Originally from rural Virginia, Anna Metcalfe currently lives with her family in Minneapolis where she works out of her home studio and teaches at Minneapolis College. Metcalfe is interested in how art can be a vehicle for social change and can reflect a concern for the environment, food cultures, and creating vibrant communities. She is a recipient of a number of awards and grants, including three MN State Arts Board Artist Initiative Grants, a fellowship and residency for environmental artists at the Camargo Foundation in Cassis, France, an Open Studio Fellowship at Franconia Sculpture Park, and a McKnight Foundation professional development grant. For Metcalfe, clay is the medium that weaves history, landscape, culture and art together.

Artist Statement
My artistic voice has been formed by the language of functional pots. The quiet tactility of clay in the service of food and drink is the link I use to connect with people. I find that pottery puts even the most skeptical audiences at ease. It is inherently non-hierarchical and inviting. It can both elicit ideas of home, and it can be home. In my work it does both. I use the ceramic vessel to seek empathy–to understand myself and others.  

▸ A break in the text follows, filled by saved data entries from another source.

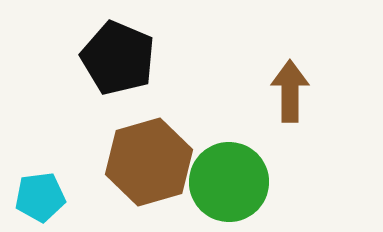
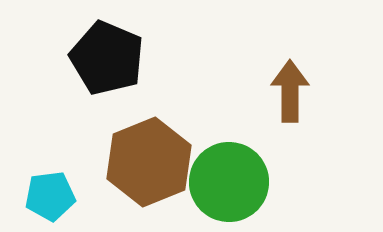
black pentagon: moved 11 px left
brown hexagon: rotated 6 degrees counterclockwise
cyan pentagon: moved 10 px right, 1 px up
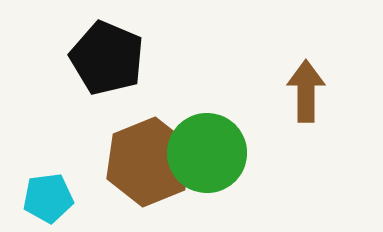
brown arrow: moved 16 px right
green circle: moved 22 px left, 29 px up
cyan pentagon: moved 2 px left, 2 px down
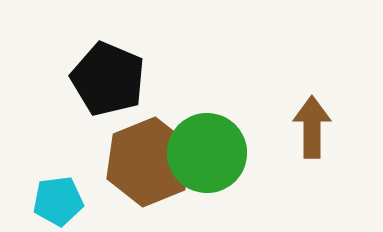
black pentagon: moved 1 px right, 21 px down
brown arrow: moved 6 px right, 36 px down
cyan pentagon: moved 10 px right, 3 px down
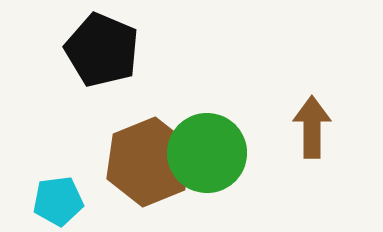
black pentagon: moved 6 px left, 29 px up
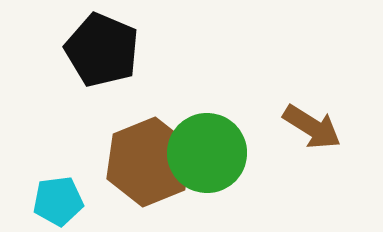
brown arrow: rotated 122 degrees clockwise
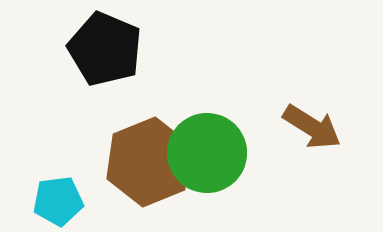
black pentagon: moved 3 px right, 1 px up
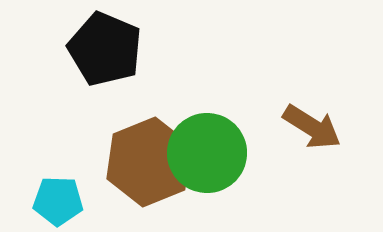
cyan pentagon: rotated 9 degrees clockwise
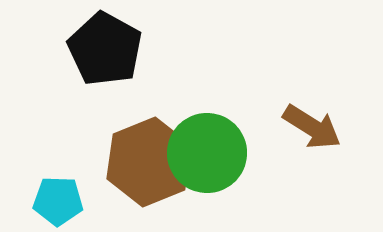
black pentagon: rotated 6 degrees clockwise
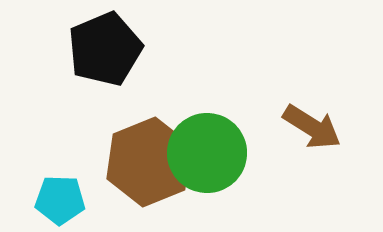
black pentagon: rotated 20 degrees clockwise
cyan pentagon: moved 2 px right, 1 px up
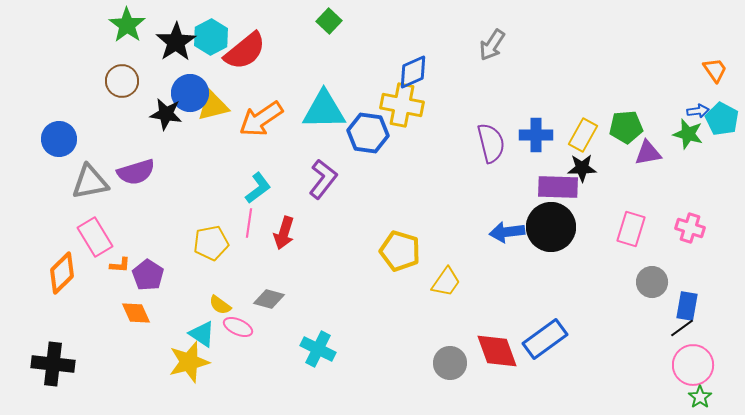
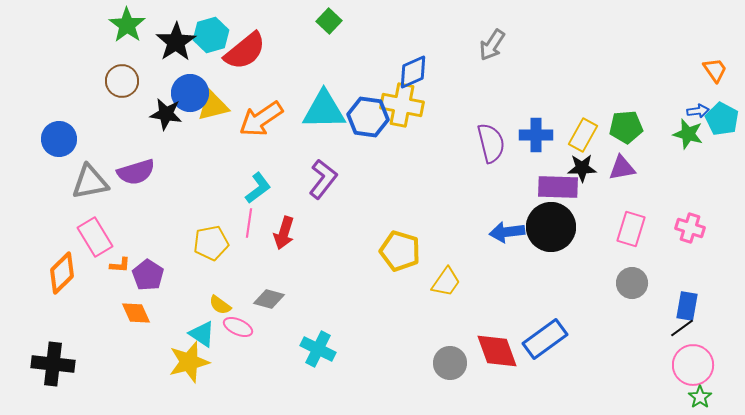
cyan hexagon at (211, 37): moved 2 px up; rotated 12 degrees clockwise
blue hexagon at (368, 133): moved 16 px up
purple triangle at (648, 153): moved 26 px left, 15 px down
gray circle at (652, 282): moved 20 px left, 1 px down
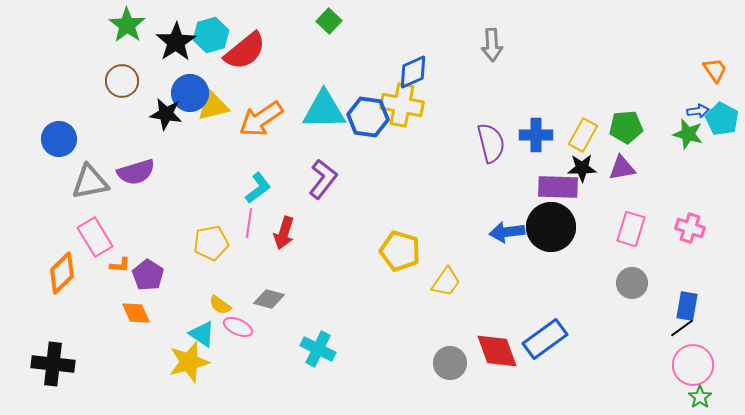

Everything I make is an attempt to intimately connect–with other people, with the land, with water and with the food that nourishes us. I employ many tools in my artistic practice in addition to clay: storytelling, collaboration with other artists, scientists and community members. My work is both functional and sculptural, and the media I use varies from slip cast porcelain to coil built earthenware, from drinking tea to facilitating conversation. Despite the diversity of contexts and materials in my work, the persistently unifying ingredient is intimacy. All of my work is an invitation to deeply understand other people, the natural world and how to heal together–land, water and people.